Pemuda Pancasila mengutuk keras sidang International People Tribunal, Todung Mulya Lubis PENGECUT !

Konfrensi pers yang difasilitasi MPN Pemuda Pancasila untuk ke 2 kalinya pada tgl 8 Desember 2015 dengan adanya permintaan dari Todung Mulya Lubis untuk melakukan clarifikasinya terkait keikutsertaannya menggagas International People Tribunal (IPT).

Kembali Todung Mulya Lubis mangkir. Menurut mediator Todung Mulya Lubis, Ananta, ” forum ini permintaannya untuk menanggapi somasi dan salah satu hasil keputusan Rakernas Pemuda Pancasila yaitu Pemuda Pancasila mengutuk keras sidang International People Tribunal di Den Hag “.

Ketum MPN Pemuda Pancasila menyatakan bahwa apa yang dilakukan oleh Todung dan kawan-kawan merupakan peradilan yang ilegal yang tidak mempunyai keterikatan apapun.
Jadi permintaan pengadilan tersebut untuk Pemerintah dan Negara Indonesia minta maaf terhadap korban-korban 1965 itu adalah bentuk-bentuk pengkhianatan terhadap negara.

“Todung itu profesor bidang hukum, seharusnya dia lebih paham soal-soal seperti ini. Itu yang di Belandakan bukan
peradilan sebetulnya tapi persidangan simulasi. Tidak mungkin negara ini harus minta maaf kepada mereka??? seharusnya merekalah yang harus minta maaf kepada bangsa dan negara ini karena telah mempermalukan Indonesia di dunia Internasional,” tegas Ketum Pemuda Pancasila kepada media.

Menurut Ketum Pemuda Pancasila , sudah 2 kali forum ini dibuat untuk Todung Mulya Lubis melakukan klarifikasinya karena dialah yang meminta forum ini dan kami memfasilitasinya. “ Saya bisa bilang Todung itu pengecut ” ujar Ketum Pemuda Pancasila.

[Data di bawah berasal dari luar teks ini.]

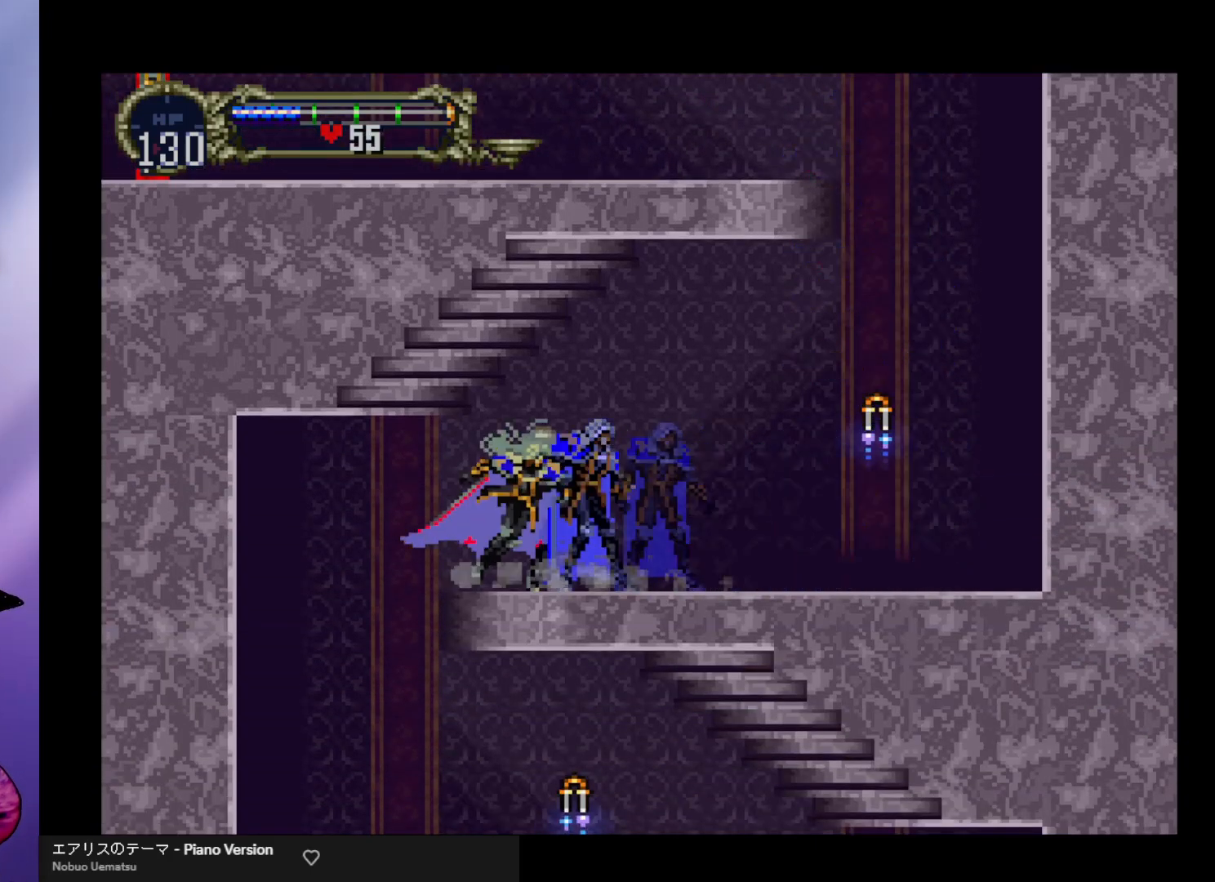
{"buttons": [], "left_stick": "center", "events": [[67, "B", "up"]]}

Bagi Pemuda Pancasila, para korban dan anak-anak PKI ini tidak punya masalah bagi kami, sepanjang mereka ikut serta pembangunan dalam bingkai NKRI dan Pancasila. Namun memang yang mengherankan adalah kenapa pemerintah juga mendiamkam munculnya berbagai simbol-simbol komunis
di Indonesia. “Itu yang saya heran kenapa mereka juga didiamkan oleh aparat keamanan, tapi kami tegaskan kepada teman-teman media jika ada atau niatan dari sebagian masyarakat Indonesia yang ingin mempermalukan bangsa dan negara ini di mata Internasional dan mencoba-coba menghidupkan kembali Ideologi dan gerakan Komunis di Indonesia, maka Pemuda Pancasila yang terdepan menghadapinya ”, ujar Ketum Pemuda Pancasila.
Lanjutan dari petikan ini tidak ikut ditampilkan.